I've got his book and I'm really looking forward to reading it (especially after all the brouhaha about elitism that has gone in to the Cheap conversation (which is still going on at Ed's - yesterday is when I told them all they were sucking the life out of me... :)
Katherine Dunn on boxing (and her new collection of essays on the subject):
I was born in 1945, and in the late forties and early fifties, boxing was still an extremely important sport in America. It was one of the two big sports—baseball in the summer, boxing in the winter. I grew up with the Gillette Cavalcade of Sports on the radio, and then later on television. And the men in my family, my stepfather and my brothers, were very interested, and my mother intensely disapproved; she thought it was barbaric and vulgar and she didn’t want it in the house. So naturally I was fascinated.

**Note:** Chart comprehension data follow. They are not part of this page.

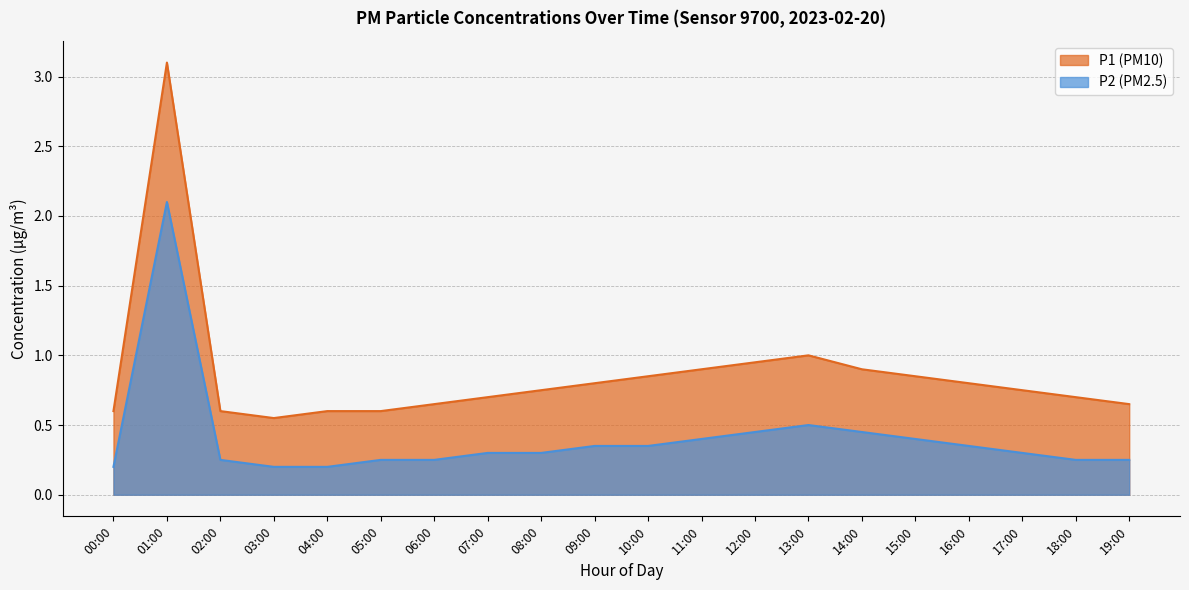

What is the label of the 8th point from the left?

07:00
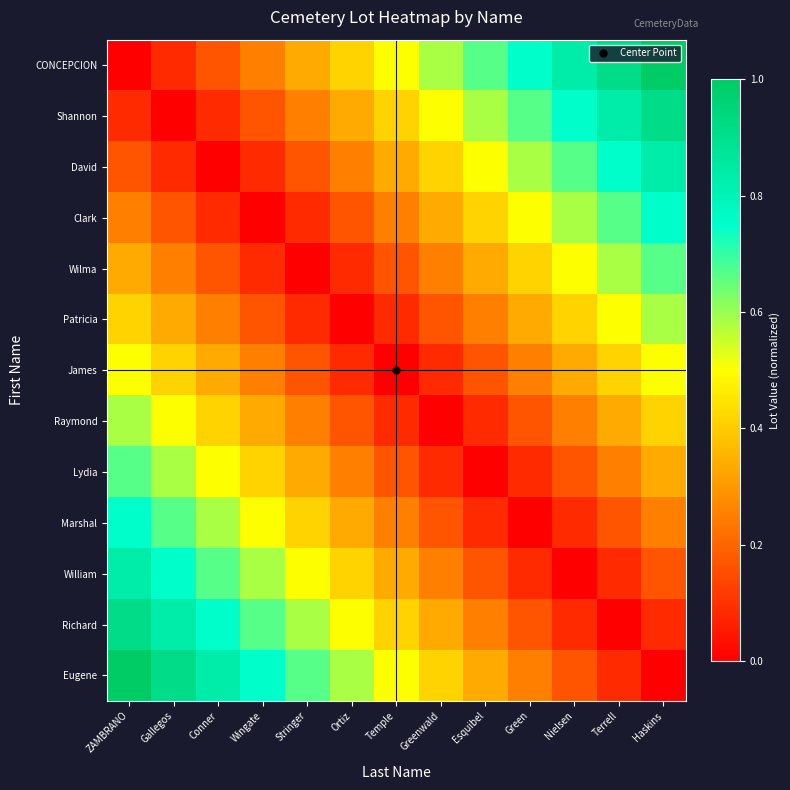

Which series has the widest spread of values?

CONCEPCION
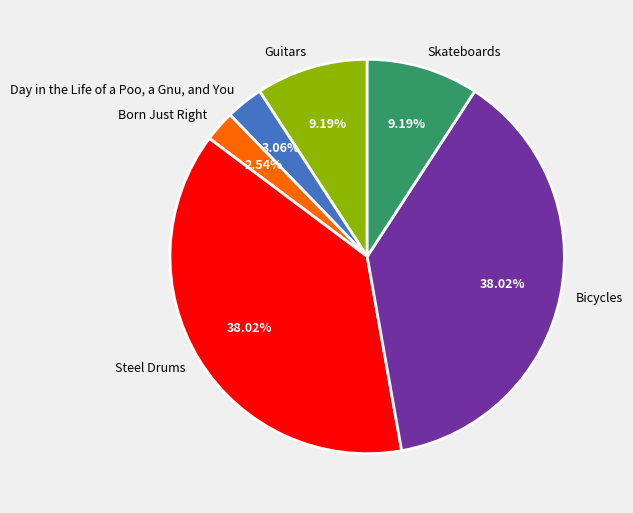

How many slices are in this pie chart?

6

Want to know why I love the First Second blog? Because they happily tout the work of other graphic novel publishers which is how I heard about Asterios Polyp from Pantheon:
Formally as daring and brilliant as Chris Ware, Mazzuchelli’s Asterios Polyp turns art and design idioms into a unique new comics syntaxe. Every single character speaks in a distinct typeface (which could have been a disastrous decision in lesser hands.) In different modes, characters appear more figurative or more abstract, or as architectural schematics. Colors become a code, expressing balances of power and the inner nature of a character. And there’s more, all of which dazzles by its thoughtfulness, its care, and its intelligence.
I am collecting explorers and wanderers I need to research, reading very old issues of National Geographic off cd rom, planning to hit old issues of Life and the Saturday Evening Post at the library when I no longer look like a boxer (not that I'm vain but I'm sure everyone thinks I've been punched) and simultaneously making a list of intrepid lady explorers from the 19th and early 20th century - which is for a whole other deal.
Here's a question - how come Peary is a hero for supposedly making it to the North Pole (even though the jury is way the hell out on that one) and Scott is a tragic failure for actually getting to the South Pole (albeit second but he got there and proved it) and literally dying so he could bring back specimens for scientific study (which have become quite significant)? Peary was all about the race whereas Scott never wanted the race at all. It's odd isn't it? Still working on this and not sure where it will go but it makes me sad, like George Mallory lost on Everest for trying to get there through his own true grit while others pay thousands to be "handled" to the top and celebrate as if they have won a prize.
As if they deserve a prize.
Can you name the Inuit guides who were with Robert Peary on that final push for the Pole? Don't feel bad - no one can. At least we should know they were there though, right? Give Scott credit for making sure his men were always acknowledged and remembered as heroically as possible. He thought of them which, if nothing else, is certainly something for all of us to admire. (Plus I'm just a sucker for Robert Scott - can't help myself.)